[Data section — start]
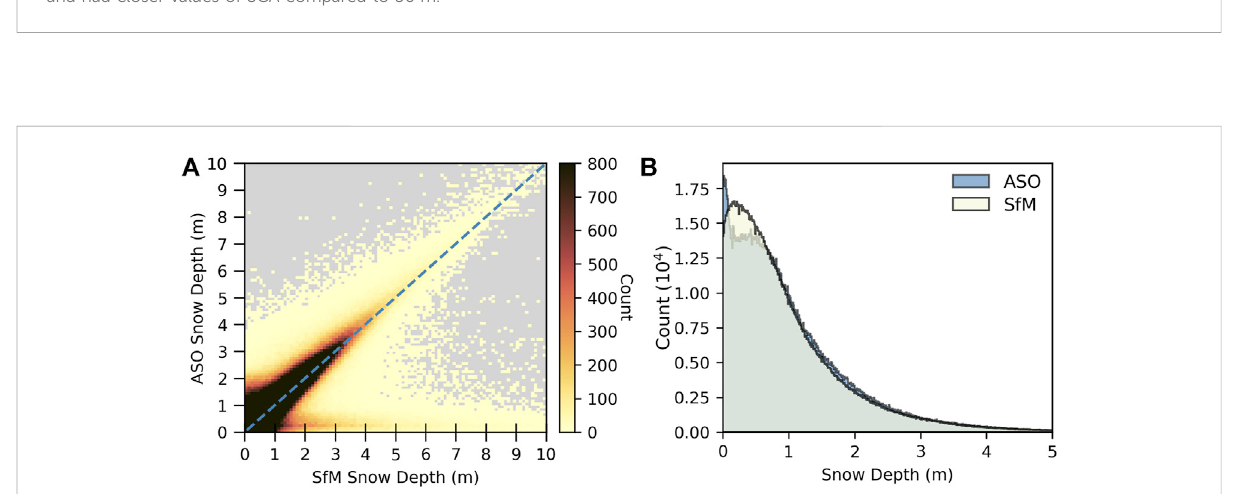
FIGURE 5 SfM snow depth values plotted against ASO snow depth values at the 3 m resolution in the coinciding area (A) . The dashed line shows a hypothetical one-to-one relationship. SfM tended to underestimate the snow depth compared to ASO at the same pixel locations. The snow depth histograms showed a strong agreement between the ASO (blue) and SfM (beige), in the overlapping areas with measured depth (B)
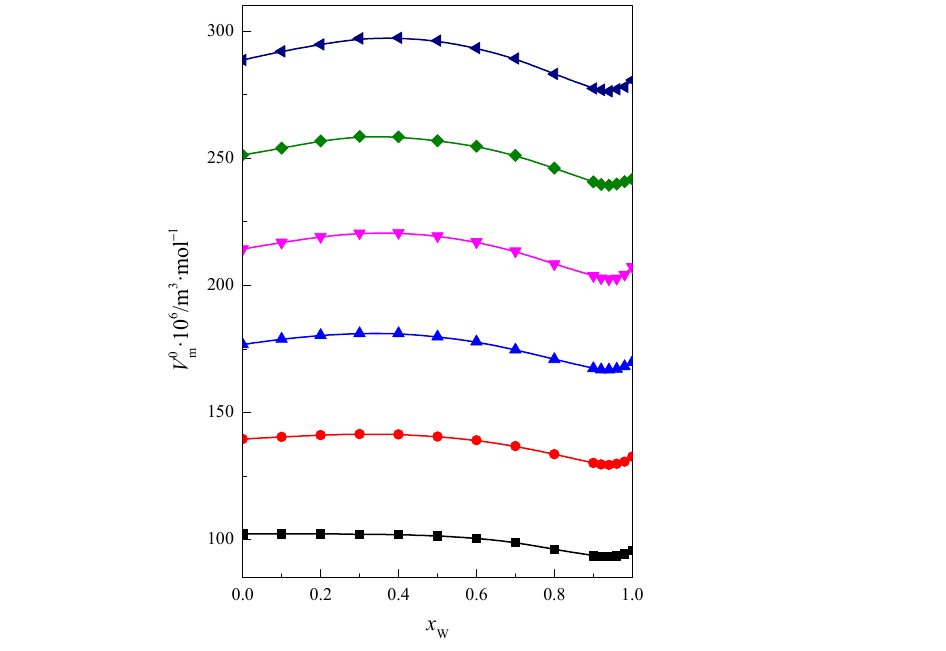
Figure 1. Limiting partial molar volume of solute in the DMF + W mixed solvent at 298.15 K: ■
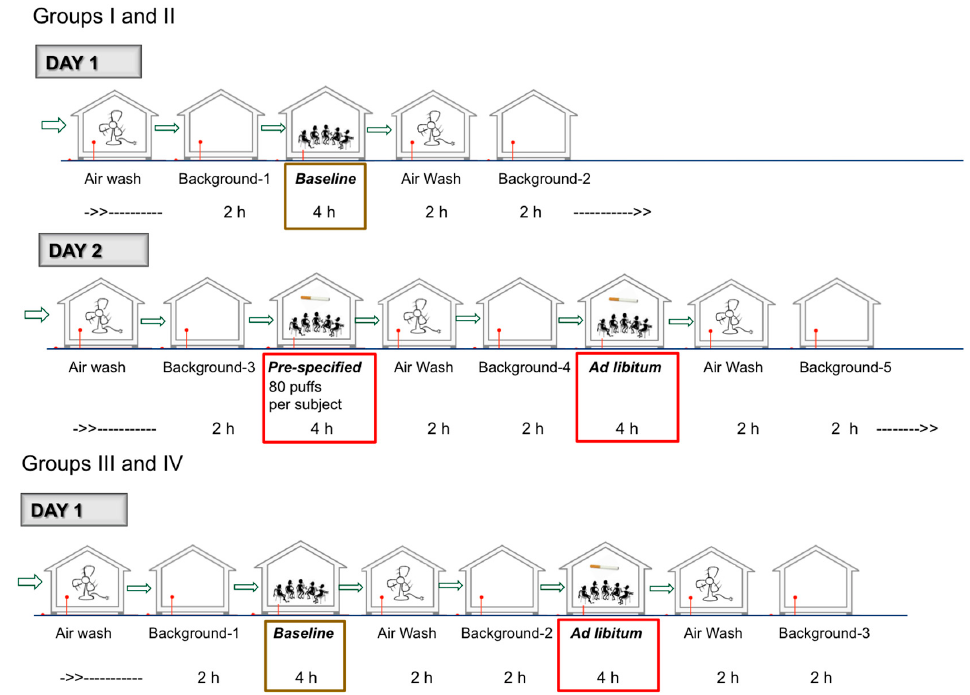
Figure 1. Overall Study Conduct and Sampling Schedule.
[Data section — finish]
--- Action item ---
The material above should be printed again exactly, with each picture left out.

--- Completed task ---
FIGURE 5 SfM snow depth values plotted against ASO snow depth values at the 3 m resolution in the coinciding area (A) . The dashed line shows a hypothetical one-to-one relationship. SfM tended to underestimate the snow depth compared to ASO at the same pixel locations. The snow depth histograms showed a strong agreement between the ASO (blue) and SfM (beige), in the overlapping areas with measured depth (B)
Figure 1. Limiting partial molar volume of solute in the DMF + W mixed solvent at 298.15 K: ■
Figure 1. Overall Study Conduct and Sampling Schedule.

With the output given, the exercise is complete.